Scrutinium przed święceniami kapłańskimi

ks. Maciej Świgoń ks. Maciej Świgoń

publikacja 08.05.2020 08:00

Diakoni, przygotowujący się do przyjęcia święceń prezbiteratu, odbyli ostatnie formacyjne spotkanie z rektorem Gdańskiego Seminarium Duchownego.

- Za kilka dni będziemy cieszyć się z nowych kapłanów - mówi ks. Krzysztof Kinowski, rektor GSD. - Za kilka dni będziemy cieszyć się z nowych kapłanów - mówi ks. Krzysztof Kinowski, rektor GSD.
ks. Maciej Świgoń /Foto Gość

Święcenia kapłańskie to jedno z najważniejszych wydarzeń w ciągu roku dla całej archidiecezji gdańskiej. Każdy diakon przed tą uroczystością odbywa indywidualną rozmowę z księdzem rektorem, zwaną scrutinium. - Określenie to pochodzi z języka łacińskiego i oznacza poszukiwanie, badanie. Jest to spotkanie, które ma na celu wniknięcie w głąb serca alumna, w świetle Ducha Świętego - mówi ks. dr Krzysztof Kinowski, rektor GSD.

- Formacja seminaryjna charakteryzuje się etapowością. Scrutinium określa przejście z jednego okresu do drugiego. Można powiedzieć, że pierwszym takim etapem jest rozmowa kwalifikacyjna przed przyjęciem do seminarium duchownego. Zakończona pozytywnie skutkuje tym, że kandydat wstępuje na drogę przygotowania do kapłaństwa. Następna przeprowadzana jest przed przyjęciem sutanny. Kolejne spotkania odbywają się przed posługami lektoratu i akolitatu, a także poprzedzają święcenia diakonatu i prezbiteratu - wyjaśnia ks. rektor.

Tematyka scrutinium jest zróżnicowana. - Zależy ona od etapu formacji.

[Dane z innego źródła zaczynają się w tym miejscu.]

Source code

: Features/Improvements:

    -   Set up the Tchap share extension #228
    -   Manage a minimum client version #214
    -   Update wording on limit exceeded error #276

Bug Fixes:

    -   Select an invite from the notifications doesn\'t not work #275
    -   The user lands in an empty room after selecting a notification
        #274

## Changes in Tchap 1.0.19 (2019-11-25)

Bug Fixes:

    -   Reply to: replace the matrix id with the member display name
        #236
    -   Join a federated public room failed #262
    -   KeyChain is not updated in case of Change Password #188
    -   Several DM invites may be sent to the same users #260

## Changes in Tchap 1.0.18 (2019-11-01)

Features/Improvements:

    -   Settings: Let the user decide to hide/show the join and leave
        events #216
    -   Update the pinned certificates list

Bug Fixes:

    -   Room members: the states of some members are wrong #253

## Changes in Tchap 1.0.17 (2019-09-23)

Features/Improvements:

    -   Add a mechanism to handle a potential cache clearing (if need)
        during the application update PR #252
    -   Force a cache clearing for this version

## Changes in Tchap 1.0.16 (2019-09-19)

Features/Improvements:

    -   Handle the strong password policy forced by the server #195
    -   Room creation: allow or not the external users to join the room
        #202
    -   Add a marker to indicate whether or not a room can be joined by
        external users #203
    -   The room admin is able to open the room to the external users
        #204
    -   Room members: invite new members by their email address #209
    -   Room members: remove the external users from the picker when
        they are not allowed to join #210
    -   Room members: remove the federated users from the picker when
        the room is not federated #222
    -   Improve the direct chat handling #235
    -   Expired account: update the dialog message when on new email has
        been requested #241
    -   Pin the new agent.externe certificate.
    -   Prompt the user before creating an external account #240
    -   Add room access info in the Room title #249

Za każdym razem dotyka się nieco innej rzeczywistości. Dla przykładu, przed akolitatem poruszane są kwestie dotyczące wszystkich praw i obowiązków wynikających z przyjęcia tej posługi. A podczas rozmowy z kandydatem do święceń kapłańskich nie można pominąć kwestii życia w celibacie czy modlitwy brewiarzowej. Trzeba mieć pewność, przynajmniej moralną, że kandydat wie, co przyjmuje, i że czyni to w sposób dobrowolny - tłumaczy ks. Kinowski.

Scrutinium przed prezbiteratem jest bardzo emocjonujące, nie tylko dla samych diakonów, ale również dla księdza rektora. - Przez ostatnie 3 lata widziałem, jak wzrastało ich powołanie. Entuzjazm, z którym idą do święceń, udziela się także i mnie - podkreśla kapłan.